# [RECORDS FOR PROCESSING]
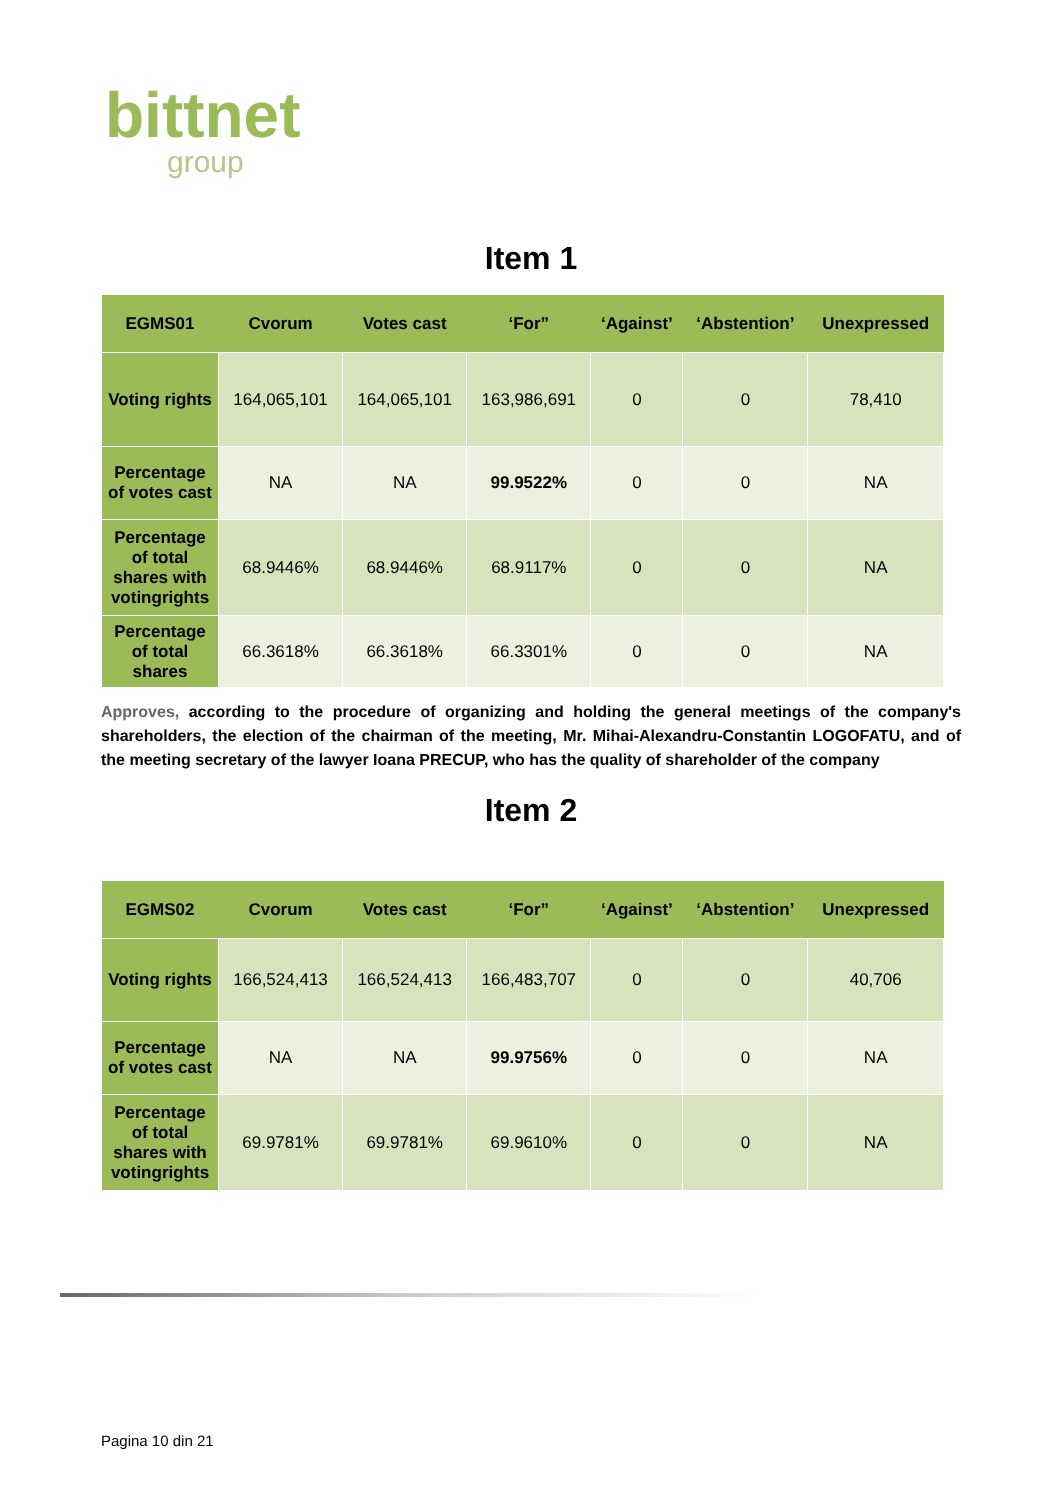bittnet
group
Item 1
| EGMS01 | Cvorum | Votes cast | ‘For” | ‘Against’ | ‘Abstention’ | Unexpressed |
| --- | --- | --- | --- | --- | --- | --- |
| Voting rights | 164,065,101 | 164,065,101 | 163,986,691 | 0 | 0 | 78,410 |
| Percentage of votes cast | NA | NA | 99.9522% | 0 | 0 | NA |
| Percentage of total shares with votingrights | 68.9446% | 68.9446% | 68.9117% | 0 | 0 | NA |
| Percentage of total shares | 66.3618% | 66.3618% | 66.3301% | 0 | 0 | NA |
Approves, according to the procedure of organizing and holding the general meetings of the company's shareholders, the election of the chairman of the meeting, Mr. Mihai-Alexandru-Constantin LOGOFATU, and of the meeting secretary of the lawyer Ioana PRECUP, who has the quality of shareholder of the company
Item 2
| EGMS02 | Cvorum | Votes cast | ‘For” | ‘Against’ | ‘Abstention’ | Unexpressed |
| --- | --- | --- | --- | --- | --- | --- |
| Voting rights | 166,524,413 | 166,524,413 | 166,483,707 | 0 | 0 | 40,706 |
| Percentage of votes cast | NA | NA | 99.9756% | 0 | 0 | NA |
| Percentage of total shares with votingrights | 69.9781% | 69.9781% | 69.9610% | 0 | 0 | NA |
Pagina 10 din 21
==
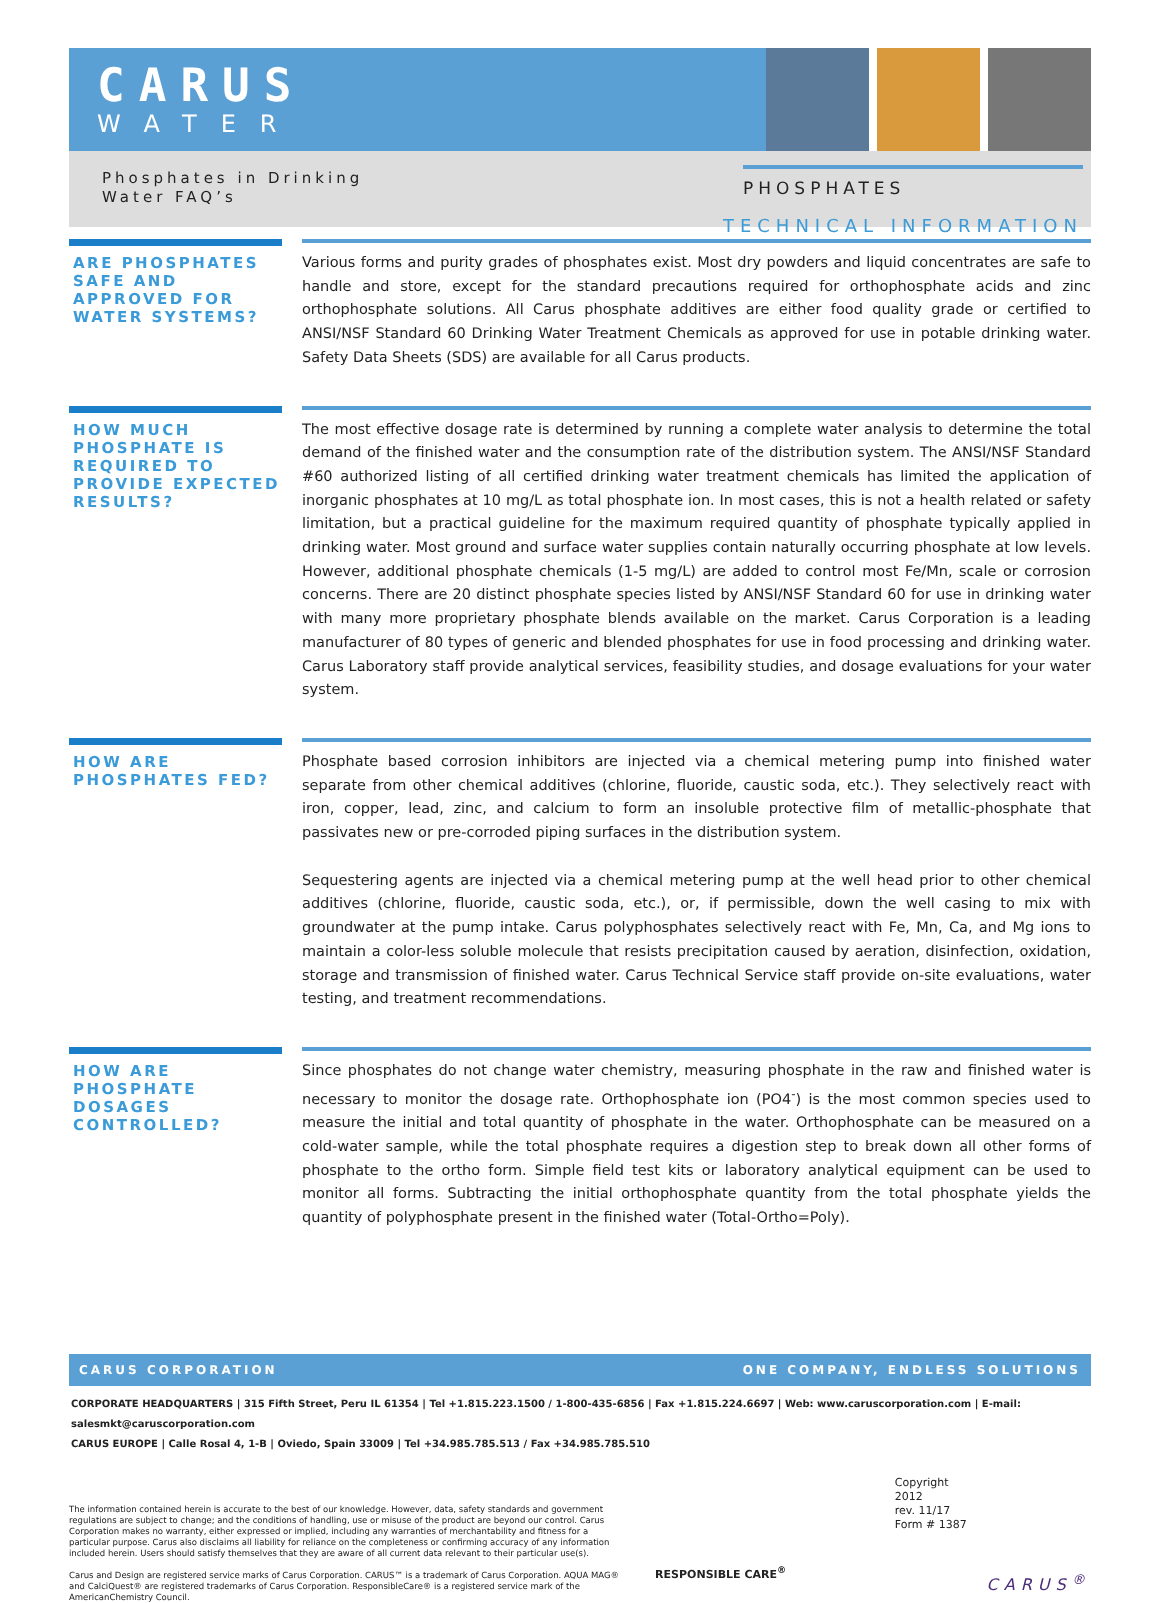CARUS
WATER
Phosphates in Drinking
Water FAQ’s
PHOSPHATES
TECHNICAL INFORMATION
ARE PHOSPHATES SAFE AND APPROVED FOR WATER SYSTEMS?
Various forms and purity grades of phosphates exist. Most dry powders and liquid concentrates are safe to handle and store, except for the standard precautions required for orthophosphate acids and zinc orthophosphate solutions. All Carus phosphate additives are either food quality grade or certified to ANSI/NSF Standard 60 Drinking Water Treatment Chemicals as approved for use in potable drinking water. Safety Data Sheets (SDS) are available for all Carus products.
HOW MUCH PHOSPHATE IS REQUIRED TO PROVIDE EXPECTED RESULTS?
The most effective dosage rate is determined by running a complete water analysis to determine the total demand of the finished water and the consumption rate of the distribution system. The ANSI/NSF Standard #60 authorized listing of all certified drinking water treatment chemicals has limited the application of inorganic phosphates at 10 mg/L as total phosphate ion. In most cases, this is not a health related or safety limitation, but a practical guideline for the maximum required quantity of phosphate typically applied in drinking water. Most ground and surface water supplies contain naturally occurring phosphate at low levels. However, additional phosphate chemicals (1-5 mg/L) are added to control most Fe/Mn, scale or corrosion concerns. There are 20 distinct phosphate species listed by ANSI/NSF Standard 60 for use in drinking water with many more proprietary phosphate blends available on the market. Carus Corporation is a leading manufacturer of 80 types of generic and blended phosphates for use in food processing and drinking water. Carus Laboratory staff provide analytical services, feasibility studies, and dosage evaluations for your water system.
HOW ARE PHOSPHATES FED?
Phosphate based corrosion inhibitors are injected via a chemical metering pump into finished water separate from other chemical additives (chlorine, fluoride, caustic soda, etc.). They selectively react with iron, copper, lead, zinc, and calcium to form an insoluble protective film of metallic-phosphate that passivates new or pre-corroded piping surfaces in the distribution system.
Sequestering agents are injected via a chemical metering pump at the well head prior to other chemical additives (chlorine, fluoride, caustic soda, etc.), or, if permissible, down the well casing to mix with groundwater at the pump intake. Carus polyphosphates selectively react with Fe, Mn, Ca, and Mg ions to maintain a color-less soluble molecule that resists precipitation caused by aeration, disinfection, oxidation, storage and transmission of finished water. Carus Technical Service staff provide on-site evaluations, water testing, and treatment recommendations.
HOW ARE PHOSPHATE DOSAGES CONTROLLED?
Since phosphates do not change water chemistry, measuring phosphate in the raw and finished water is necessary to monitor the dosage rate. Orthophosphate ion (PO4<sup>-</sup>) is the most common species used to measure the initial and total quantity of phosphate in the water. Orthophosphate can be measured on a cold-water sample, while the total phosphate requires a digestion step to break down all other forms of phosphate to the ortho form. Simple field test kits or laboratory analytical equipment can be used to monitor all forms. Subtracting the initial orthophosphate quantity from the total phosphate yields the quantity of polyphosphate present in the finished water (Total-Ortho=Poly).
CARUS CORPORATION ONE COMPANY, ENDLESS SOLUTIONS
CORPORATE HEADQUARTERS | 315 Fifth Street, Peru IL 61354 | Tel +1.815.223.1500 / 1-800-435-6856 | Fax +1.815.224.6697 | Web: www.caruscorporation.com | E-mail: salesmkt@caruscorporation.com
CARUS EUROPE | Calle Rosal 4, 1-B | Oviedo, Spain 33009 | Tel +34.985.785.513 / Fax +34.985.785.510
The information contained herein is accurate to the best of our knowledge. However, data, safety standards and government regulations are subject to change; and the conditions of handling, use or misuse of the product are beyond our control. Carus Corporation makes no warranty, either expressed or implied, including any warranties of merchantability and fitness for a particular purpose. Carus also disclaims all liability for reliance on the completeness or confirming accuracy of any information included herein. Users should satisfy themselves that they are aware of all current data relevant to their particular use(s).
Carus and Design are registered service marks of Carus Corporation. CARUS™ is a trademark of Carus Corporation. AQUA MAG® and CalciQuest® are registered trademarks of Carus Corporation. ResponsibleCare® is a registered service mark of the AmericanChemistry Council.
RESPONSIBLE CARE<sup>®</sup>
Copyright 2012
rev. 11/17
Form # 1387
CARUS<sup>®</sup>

# [THE TASK]
Reproduce exactly the entries above, limited to the lines from the one with "Phosphates in Drinking" through the one with "HOW MUCH PHOSPHATE", both included.

# [ANSWER BOX]
Phosphates in Drinking
Water FAQ’s
PHOSPHATES
TECHNICAL INFORMATION
ARE PHOSPHATES SAFE AND APPROVED FOR WATER SYSTEMS?
Various forms and purity grades of phosphates exist. Most dry powders and liquid concentrates are safe to handle and store, except for the standard precautions required for orthophosphate acids and zinc orthophosphate solutions. All Carus phosphate additives are either food quality grade or certified to ANSI/NSF Standard 60 Drinking Water Treatment Chemicals as approved for use in potable drinking water. Safety Data Sheets (SDS) are available for all Carus products.
HOW MUCH PHOSPHATE IS REQUIRED TO PROVIDE EXPECTED RESULTS?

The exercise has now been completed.